2020 foi o ano com o maior número de conflitos no campo, de ocorrências de conflitos por terra, de invasões de territórios e de assassinatos em conflitos pela água já registrados pela CPT. Pernambuco é o segundo estado do país com o maior registro de ameaças de morte no campo e o sétimo mais conflituoso para povos que lutam pelo direito à terra e ao território.
Em 2020, o estado de Pernambuco registrou 103 ocorrências de conflitos no campo envolvendo 37.136 pessoas. A média equivale a um conflito a cada 3 dias e meio. O levantamento está no Caderno Conflitos no Campo Brasil - 2020, da Comissão Pastoral da Terra (CPT). A publicação, lançada no fim de maio, mostra a situação de violência a que estão submetidas comunidades e populações camponesas no país.
A publicação revela ainda outro dado alarmante. O estado foi o segundo do país com maior número pessoas ameaçadas de morte, ficando atrás apenas do Pará. Foram 36 camponeses/as, indígenas e posseiros/as que sofreram esse tipo de violência em Pernambuco, vinte dos quais vivem na Mata Sul do estado. O número é o mais elevado em 35 anos de registro da Pastoral e 800% maior em relação a 2019, quando foram registradas 4 pessoas ameaçadas.
Geografia da violência no campo em Pernambuco - Dos conflitos no campo registrados pela Pastoral, 70% ocorreram na Zona da Mata, seguida da Região Metropolitana do Recife (16,5%), do Sertão (10,5%) e do Agreste (3%). O relatório mostra ainda que do total de pessoas envolvidas nos conflitos no campo, 14.264 estiveram relacionadas aos conflitos pela terra e 22.872, aos conflitos pela água.

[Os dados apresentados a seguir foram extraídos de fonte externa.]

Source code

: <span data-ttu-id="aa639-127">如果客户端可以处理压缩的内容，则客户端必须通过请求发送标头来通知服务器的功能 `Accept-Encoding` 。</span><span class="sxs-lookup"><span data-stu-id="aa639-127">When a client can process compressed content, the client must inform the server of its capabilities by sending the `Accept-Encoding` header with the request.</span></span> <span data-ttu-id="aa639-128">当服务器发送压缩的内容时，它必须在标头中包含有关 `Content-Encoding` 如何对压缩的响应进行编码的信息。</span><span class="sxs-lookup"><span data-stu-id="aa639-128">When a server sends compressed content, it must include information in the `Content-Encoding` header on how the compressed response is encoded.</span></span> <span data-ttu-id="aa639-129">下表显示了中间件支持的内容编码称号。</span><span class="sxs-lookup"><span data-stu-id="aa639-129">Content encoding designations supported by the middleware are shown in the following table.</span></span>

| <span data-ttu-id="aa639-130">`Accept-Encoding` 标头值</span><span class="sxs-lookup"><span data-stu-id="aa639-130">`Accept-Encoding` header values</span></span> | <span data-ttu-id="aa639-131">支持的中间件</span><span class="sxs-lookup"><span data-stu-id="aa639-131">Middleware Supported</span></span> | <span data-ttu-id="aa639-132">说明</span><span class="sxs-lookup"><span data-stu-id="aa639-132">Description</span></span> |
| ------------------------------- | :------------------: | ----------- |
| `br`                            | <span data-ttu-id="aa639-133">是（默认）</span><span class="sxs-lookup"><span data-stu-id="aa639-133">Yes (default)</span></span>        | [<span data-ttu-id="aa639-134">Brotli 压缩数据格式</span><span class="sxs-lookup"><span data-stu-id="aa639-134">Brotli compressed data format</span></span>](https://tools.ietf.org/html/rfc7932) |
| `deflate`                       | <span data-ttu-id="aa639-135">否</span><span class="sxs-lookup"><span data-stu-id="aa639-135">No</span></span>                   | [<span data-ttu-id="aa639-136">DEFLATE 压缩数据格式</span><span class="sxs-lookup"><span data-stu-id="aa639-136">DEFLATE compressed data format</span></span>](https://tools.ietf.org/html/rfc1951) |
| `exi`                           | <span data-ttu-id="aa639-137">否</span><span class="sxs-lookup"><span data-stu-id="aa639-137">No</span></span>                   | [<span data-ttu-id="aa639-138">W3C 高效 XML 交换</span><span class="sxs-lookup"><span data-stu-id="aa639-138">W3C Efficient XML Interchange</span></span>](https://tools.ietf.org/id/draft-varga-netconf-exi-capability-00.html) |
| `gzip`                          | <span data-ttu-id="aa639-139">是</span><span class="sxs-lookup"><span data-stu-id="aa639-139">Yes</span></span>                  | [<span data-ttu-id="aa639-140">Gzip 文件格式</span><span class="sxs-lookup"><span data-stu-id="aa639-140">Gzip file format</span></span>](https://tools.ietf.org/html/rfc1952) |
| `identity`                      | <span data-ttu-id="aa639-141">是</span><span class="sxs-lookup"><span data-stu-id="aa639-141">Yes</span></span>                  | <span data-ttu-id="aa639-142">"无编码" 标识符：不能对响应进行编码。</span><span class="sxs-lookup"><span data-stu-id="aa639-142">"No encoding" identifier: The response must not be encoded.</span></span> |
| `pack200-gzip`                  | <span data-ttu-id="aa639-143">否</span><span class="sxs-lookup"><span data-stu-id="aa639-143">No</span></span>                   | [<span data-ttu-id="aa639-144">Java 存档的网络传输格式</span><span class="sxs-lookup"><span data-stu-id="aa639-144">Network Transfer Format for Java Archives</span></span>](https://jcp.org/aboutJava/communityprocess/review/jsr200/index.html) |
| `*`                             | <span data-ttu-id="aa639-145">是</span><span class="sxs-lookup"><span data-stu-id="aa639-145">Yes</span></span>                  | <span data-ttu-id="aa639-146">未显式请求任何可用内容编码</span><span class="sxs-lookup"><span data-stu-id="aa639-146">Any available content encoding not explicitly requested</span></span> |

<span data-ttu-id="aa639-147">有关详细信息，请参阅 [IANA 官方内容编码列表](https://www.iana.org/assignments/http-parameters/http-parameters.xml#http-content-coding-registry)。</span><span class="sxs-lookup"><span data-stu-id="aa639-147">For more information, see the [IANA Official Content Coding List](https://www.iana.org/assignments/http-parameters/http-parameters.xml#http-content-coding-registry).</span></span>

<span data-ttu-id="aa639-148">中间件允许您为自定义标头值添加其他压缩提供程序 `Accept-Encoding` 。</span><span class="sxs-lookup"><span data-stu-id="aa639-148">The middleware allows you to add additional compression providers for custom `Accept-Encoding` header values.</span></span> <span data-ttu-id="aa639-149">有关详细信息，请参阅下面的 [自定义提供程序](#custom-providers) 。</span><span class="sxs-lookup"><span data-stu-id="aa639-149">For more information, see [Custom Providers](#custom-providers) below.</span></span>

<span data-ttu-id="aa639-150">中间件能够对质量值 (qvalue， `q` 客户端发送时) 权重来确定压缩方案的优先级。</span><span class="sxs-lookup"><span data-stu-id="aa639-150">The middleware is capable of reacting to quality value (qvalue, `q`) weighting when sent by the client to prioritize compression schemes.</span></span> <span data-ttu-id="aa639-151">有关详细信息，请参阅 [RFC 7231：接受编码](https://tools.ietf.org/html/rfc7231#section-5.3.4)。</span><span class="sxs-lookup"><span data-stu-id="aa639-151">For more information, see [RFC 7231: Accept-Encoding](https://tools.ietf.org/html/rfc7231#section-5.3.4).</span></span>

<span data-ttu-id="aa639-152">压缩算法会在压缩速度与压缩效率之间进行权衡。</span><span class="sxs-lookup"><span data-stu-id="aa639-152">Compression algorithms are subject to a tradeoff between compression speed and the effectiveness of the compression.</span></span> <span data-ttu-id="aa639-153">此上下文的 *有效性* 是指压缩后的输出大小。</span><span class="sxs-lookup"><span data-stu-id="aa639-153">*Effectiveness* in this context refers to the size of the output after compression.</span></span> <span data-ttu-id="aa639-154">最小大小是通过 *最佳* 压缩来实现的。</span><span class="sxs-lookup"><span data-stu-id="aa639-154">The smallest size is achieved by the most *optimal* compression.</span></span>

Cerca de 70% de todas as ocorrências envolveram comunidades posseiras, seguidas de populações pesqueiras, indígenas, quilombolas e sem-terra.
Os dados revelam a concentração dos conflitos na região da Zona da Mata Sul que, como aponta Geovani Leão, agente pastoral da CPT, “vem passando por transformações em sua matriz produtiva”. Geovani destaca que “com a decadência e as dívidas milionárias do setor sucroalcooleiro, as terras da região estão sendo arrendadas ou vendidas para empresas do ramo imobiliário e pecuarista”. Ano passado, em plena pandemia, esses empreendimentos foram constantemente denunciados sob a acusação de invasão de terras e de promover violências contra centenas de famílias agricultoras credoras das antigas usinas e que moram na região há décadas. O agente pastoral avalia que as ações do Estado para conter a violência na região ainda são paliativas e que sem Reforma Agrária e sem medidas de reestruturação socioprodutiva o resultado continuará sendo a eclosão dos conflitos no campo.
Apesar do quadro de violência no campo, que classificou Pernambuco como o sétimo estado mais conflituoso do país, os povos da terra, das águas e das florestas marcaram o ano de 2020 com muita solidariedade. As ações de doação de alimentos da agricultura camponesa às populações empobrecidas, assim como mobilizações ocorridas on-line, foram registradas pela CPT, em virtude da pandemia, como parte da categoria de manifestações. As iniciativas de solidariedade, deste modo, estão entre as 99 ocorrências de manifestação registrada em Pernambuco. O estado é o 3º do país com mais registros desse tipo, ficando atrás apenas do Paraná e do Rio Grande do Sul.
Para Denis Venceslau, agente pastoral da CPT no Sertão do Pajeú, "mesmo diante da elevada violência no campo e dos conflitos agrários, as famílias não perderam a solidariedade. Nem em 2020 nem em 2021. Os camponeses e camponesas não pararam de produzir, não perderam as esperanças e não deixaram o seu próximo de lado, ao contrário, dividiram o pouco que tinham, o que da terra conseguiram colher”.
Conflitos no campo Brasil – Esta é a 35ª edição do relatório que reúne dados sobre os conflitos e as violências sofridas pelos trabalhadores e trabalhadoras do campo brasileiro, bem como indígenas, quilombolas e demais povos tradicionais da terra, das águas e das florestas. Editada pela primeira em 1985, a publicação se tornou referência nacional e internacional e instrumento fundamental de denúncia das violências a que estão submetidos cotidianamente povos e comunidades que vivem no campo brasileiro. Na publicação, é possível encontrar informações a respeito dos conflitos por terra, conflitos pela água, trabalho escravo, manifestações, violências contra a ocupação e a posse e contra a pessoa, como assassinatos, ameaças de morte, entre outras categorias de violência no campo. Também estão disponíveis no livro diversos artigos e análises dos dados levantados.